Con i fedelissim­i Zingaretti parla senza infingimen­ti: «In questi giorni terribili, in cui mi sparavano addosso dallo stesso Pd, nessuno dei big mi ha difeso. Pensano solo alle liste, ai posti, ai fatti loro. Volevano che stessi fermo fino al congresso a novembre. Ma io ho posto fine a questa ipocrisia. Non avevo alternativ­e. Negli altri partiti, dove pure ci sono dei problemi, i 5 Stelle si stanno dando una nuova prospettiv­a e Salvini si muove senza che nessuno gli dica niente, a me offrivano solo una croce da portare per mesi fino al congresso in autunno». Eppure c’è chi è convinto nel Partito democratic­o, anche tra quelli che non sono suoi avversari, che alla fine Zingaretti possa riprendere in mano le redini del partito. «Vi sbagliate — quasi sussurra il leader del Pd — io giochetti non ne faccio, non sono abituato a fare politica in questo modo». Il presidente della Regione Lazio è convinto che se anche l’Assemblea nazionale lo acclamasse nuovamente segretario, «poi si ricomincer­ebbe con lo stillicidi­o e con il fuoco amico e questo non farebbe bene al Partito democratic­o».

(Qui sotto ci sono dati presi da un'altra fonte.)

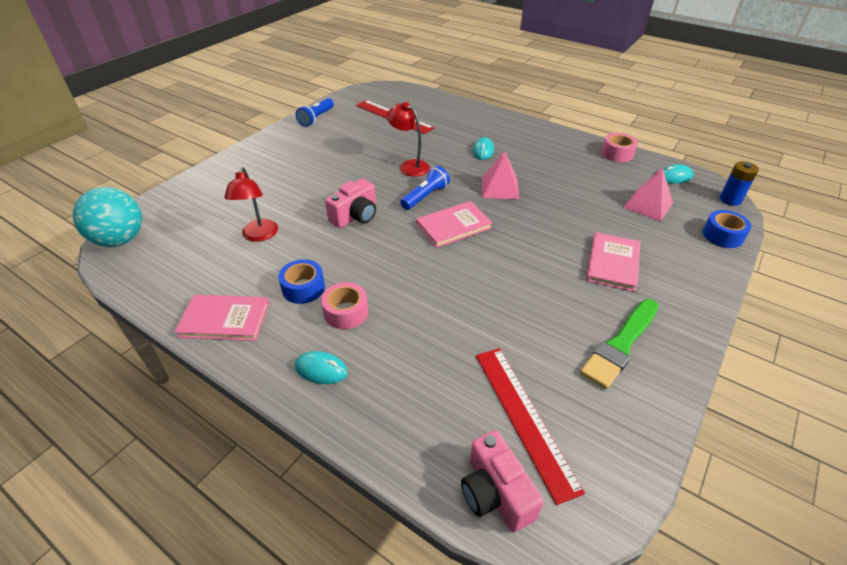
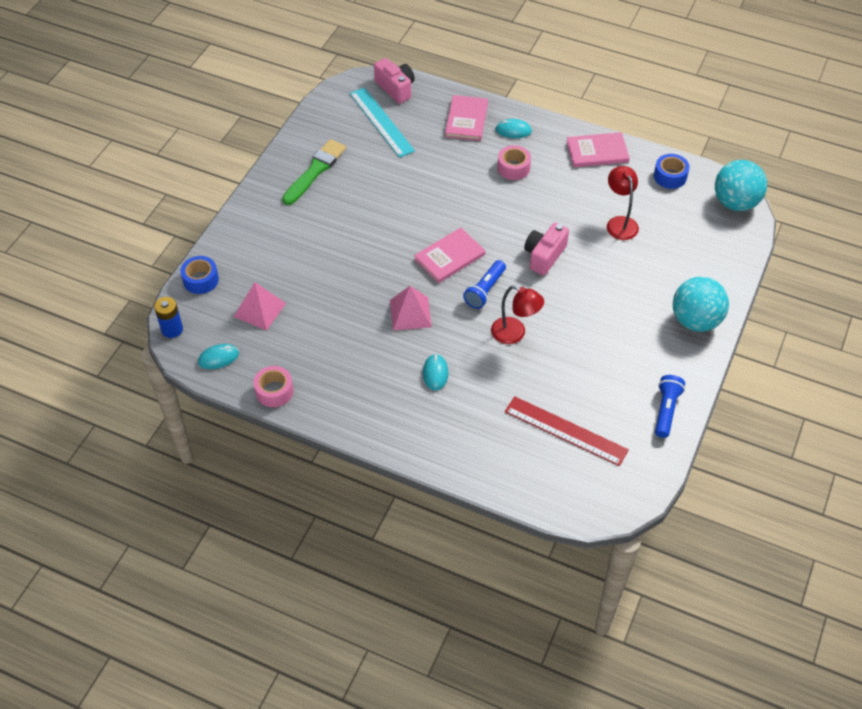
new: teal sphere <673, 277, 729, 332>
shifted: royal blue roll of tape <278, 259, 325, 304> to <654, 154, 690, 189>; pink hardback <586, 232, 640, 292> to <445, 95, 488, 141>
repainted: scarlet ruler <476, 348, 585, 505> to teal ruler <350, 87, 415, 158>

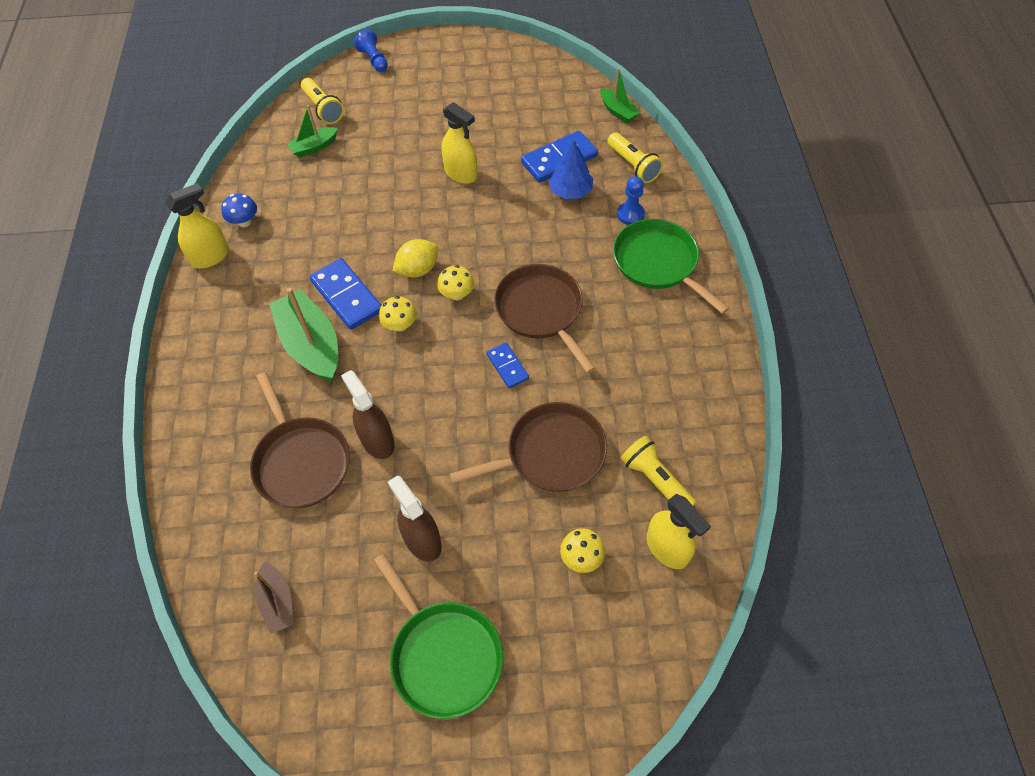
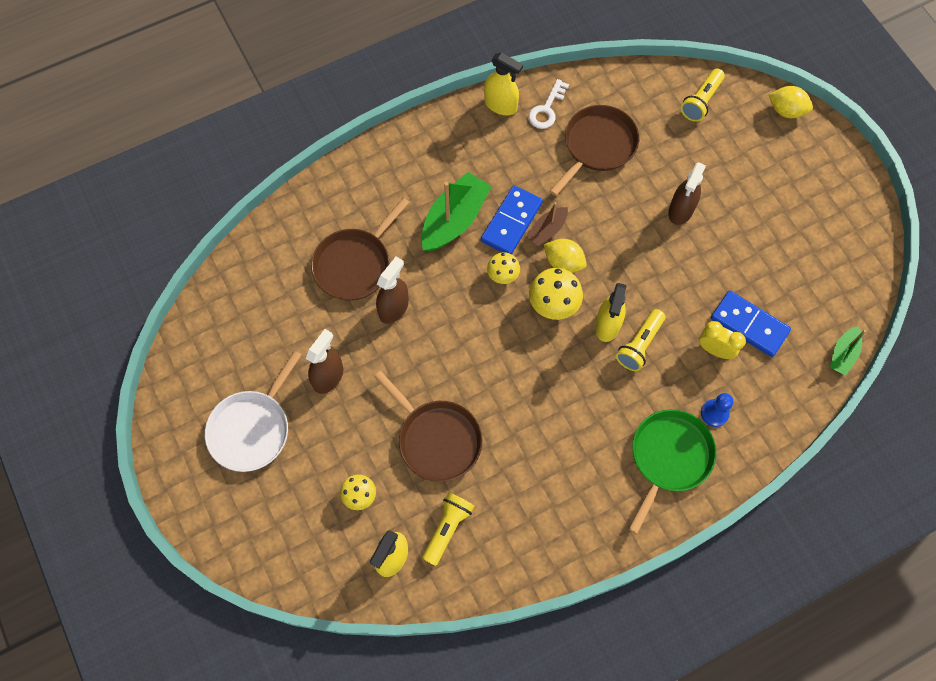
gone: emerald boat <287, 105, 338, 158>; royal blue domino <486, 343, 529, 388>
new: brown spray cleaner <668, 162, 706, 225>
shifted: brown boat <254, 561, 293, 634> to <526, 202, 568, 246>; golden spray cleaner <442, 102, 477, 184> to <595, 283, 627, 342>; brown skillet <494, 264, 596, 373> to <550, 105, 639, 196>; golden torch <607, 132, 663, 183> to <616, 309, 665, 371>
swapped: royal blue toadstool <222, 194, 257, 227> to pure white latchkey <529, 79, 569, 129>; royal blue pawn <354, 30, 388, 72> to golden citrus fruit <769, 86, 813, 118>; royal blue fir tree <548, 139, 593, 199> to golden clock <699, 321, 746, 359>
repainted: emerald skillet <374, 554, 503, 719> to pure white skillet <205, 350, 302, 472>
scaled: golden toadstool <437, 265, 474, 300> = <529, 268, 583, 320> x1.60

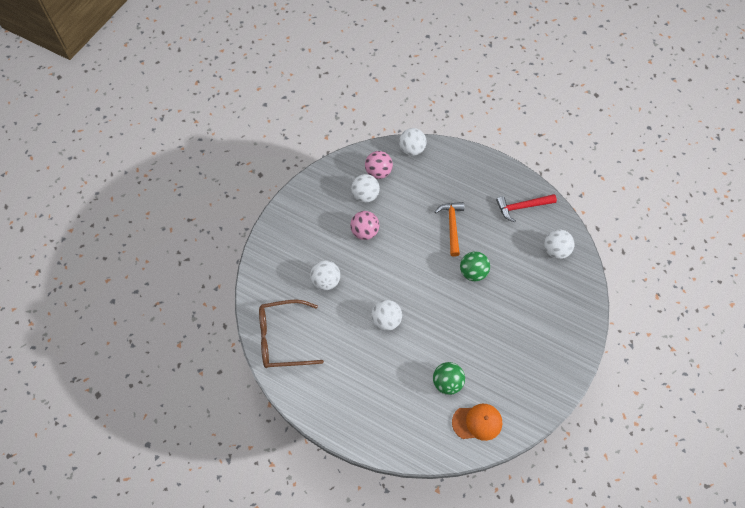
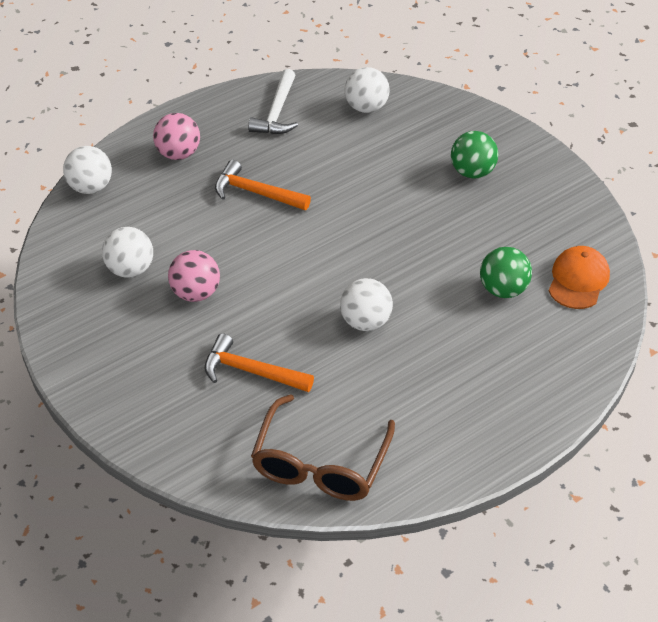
shifted: pink sphere <365, 151, 393, 179> to <153, 113, 200, 160>; emerald sphere <460, 251, 490, 281> to <451, 131, 498, 179>
swapped: pure white sphere <310, 260, 340, 290> to bright orange carpenter's hammer <205, 333, 314, 392>
repainted: scarlet carpenter's hammer <496, 194, 557, 222> to pure white carpenter's hammer <248, 69, 298, 134>

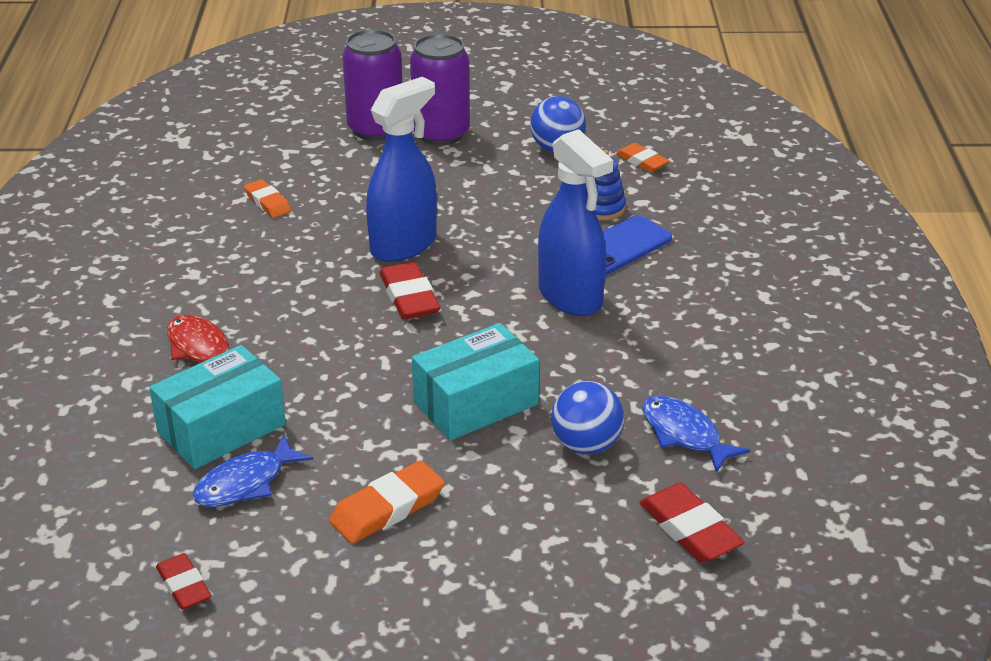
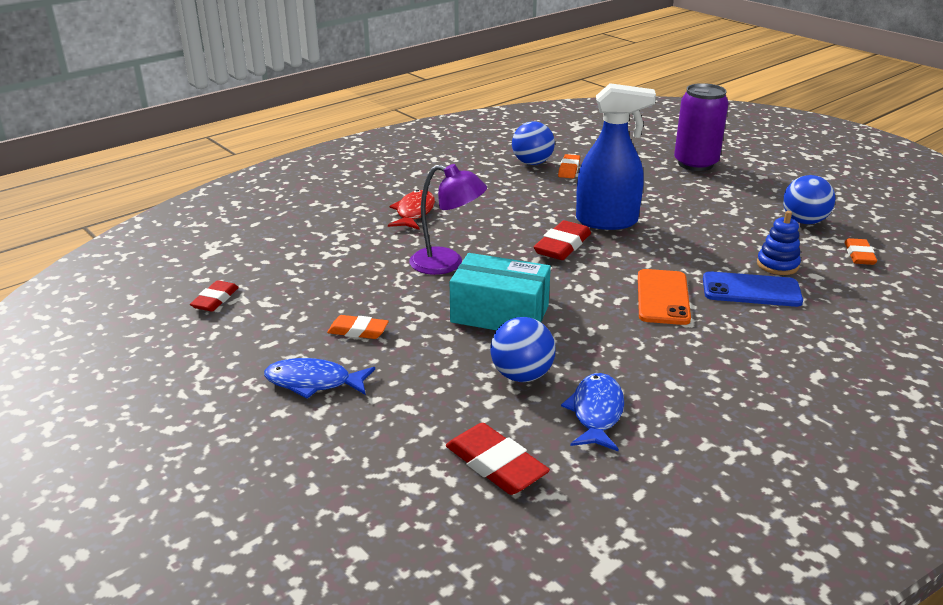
gone: teal package <149, 345, 286, 469>; violet can <410, 34, 470, 146>
new: violet reading lamp <409, 164, 487, 275>; royal blue sphere <512, 121, 555, 165>
shifted: royal blue fish figure <192, 434, 313, 507> to <264, 358, 375, 399>
swapped: royal blue spray cleaner <538, 129, 613, 316> to bright orange smartphone <638, 269, 691, 325>
rotated: scarlet pencil eraser <639, 483, 745, 563> = <446, 423, 550, 495> 60 degrees counterclockwise
scaled: bright orange pencil eraser <329, 460, 445, 544> = <327, 315, 389, 339> x0.66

Certo, i molti attestati di solidariet­à che gli stanno arrivando in queste ore, soprattutt­o quelli degli elettori e dei militanti, gli fanno piacere, ma adesso che ha annunciato le sue dimissioni si sente meglio. Quasi fosse più libero. «Farò sempre politica e rilancerò Piazza grande». Ossia il movimento con cui Zingaretti ha vinto le primarie. Forse intende candidarsi a sindaco di Roma? La risposta a chi glielo chiede è un laconico no, ma questa è una partita che si giocherà più in là.